Dilansir dari www.chinadailyhk.com, masyarakat Asia, sejak dulu memang dikenal sebagai penggemar daging, khususnya daging babi. Namun kini, kegemaran untuk tidak makan daging tampaknya telah meningkat di sini.
Sebelum Omnipork hadir, perusahaan pengganti daging yang berbasis di AS, Beyond Meat dan Impossible Foods, telah hadir lebih dulu dengan kesuksesan yang ditandai dengan angka penjualan yang fantastis. Ditambah dengan putaran pendanaan yang kuat, seakan menjadi pesan bahwa makanan alternatif berbasis tanaman atau nabati saat ini tengah menjadi tren nasional, atau bahkan tren dunia.

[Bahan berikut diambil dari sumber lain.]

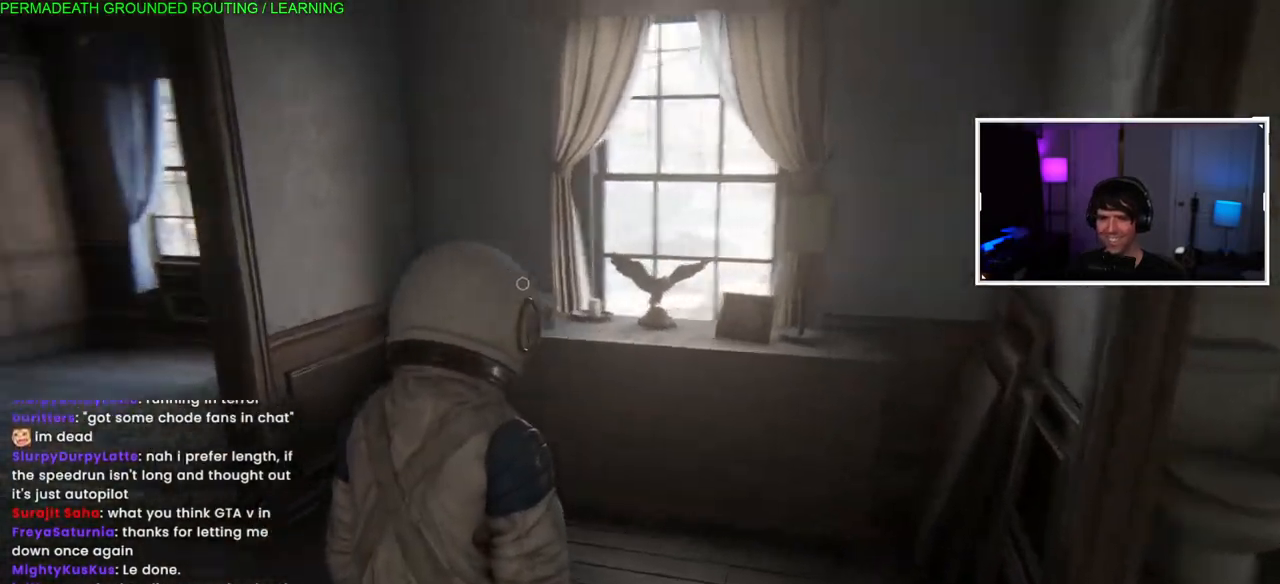
{"dt_ms": 500, "buttons": ["L1"], "left_stick": "up", "right_stick": "right", "events": [[333, "right_stick", "right"]]}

Baca Juga: Asik! Diet Vegetarian Mampu Mencegah Kita Terkena Penyakit Mematikan Ini
Daging nabati, bisnis yang menjanjikan
Impossible Foods, sebuah startup di Silicon Valley, juga tak mau ketinggalan. Perusahaan yang menawarkan produk burger dan sosis bebas daging sapi, dan berikutnya akan memproduksi produk daging babi dan daging ayam vegan, kini memperluas jejaknya ke Singapura pada Maret 2019 setelah memasuki Hong Kong dan Makau tahun lalu. Demikian kata Nick Halla, wakil presiden senior internasional di Impossible Foods.
Perusahaan tersebut baru saja mendapat pendanaan Seri E sebesar 300 juta dolar AS atau setara Rp 4,2 triliun, sehingga total pendanaan perusahaan menjadi 750 juta dolar AS atau Rp 10,6 triliun. Jumlah ini memberi gambaran sekilas tentang bagaimana produk daging alternatif saat ini telah mengambil alih industri makanan yang sesungguhnya.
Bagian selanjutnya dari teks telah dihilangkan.